The principal findings of our study were as follows: First, the anastomosis technique was effective in producing stay sutureassisted coronary artery anastomoses capable of withstanding normal porcine blood pressure; second, GRF glue deserves interest for bonding anastomoses because it is much less histotoxic than AG adhesive. Moreover, our in vivo study suggests that bonded anastomoses can be patent more than 3 months after construction without showing aneurysmal formation indicating weak anastomotic areas.
Limitations of the Study
The current experiment was small in number and limited to a 3-month follow-up in the porcine model. The feasibility of this technique in the small-caliber human atherosclerotic coronary artery remains to be established. Further work is needed to delineate the patency rates and the histiologic reaction of the vessels and surrounding tissue beyond 120 days and to characterize the biomechanical properties, such as tensile strength and pliability in the vessels, before clinical application can commence.

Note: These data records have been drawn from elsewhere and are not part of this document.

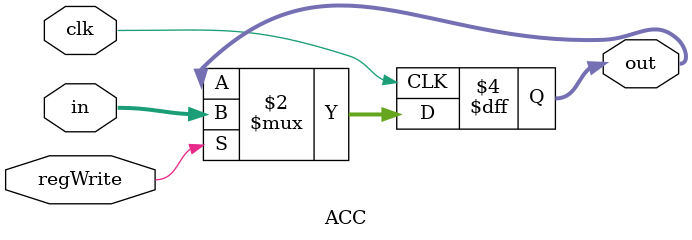
<source format=v>
module ACC(
	input wire clk,
	input wire regWrite,
	input wire [7:0] in,
	output reg [7:0] out
);

always@(posedge clk) begin
	if(regWrite)
		out <= in;
end

endmodule

</source>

At present, there are very few reports about long-term effects in bonded coronary anastomoses comparing sealants in a comprehensive fashion. In our study, however, we found a satisfactory patency rate of 83%. It therefore appears to be possible to perform sutureless coronary anastomoses with the use of adhesives. On the basis of the results of our study, we suggest that in terms of bonding power and biocompatibility GRF glue should be used to construct a sutureless coronary anastomosis. Further studies are warranted to verify the impact of tissue reaction regarding true long-term patency. A first step toward a truly minimally invasive sutureless distal coronary anastomosis, however, has been taken.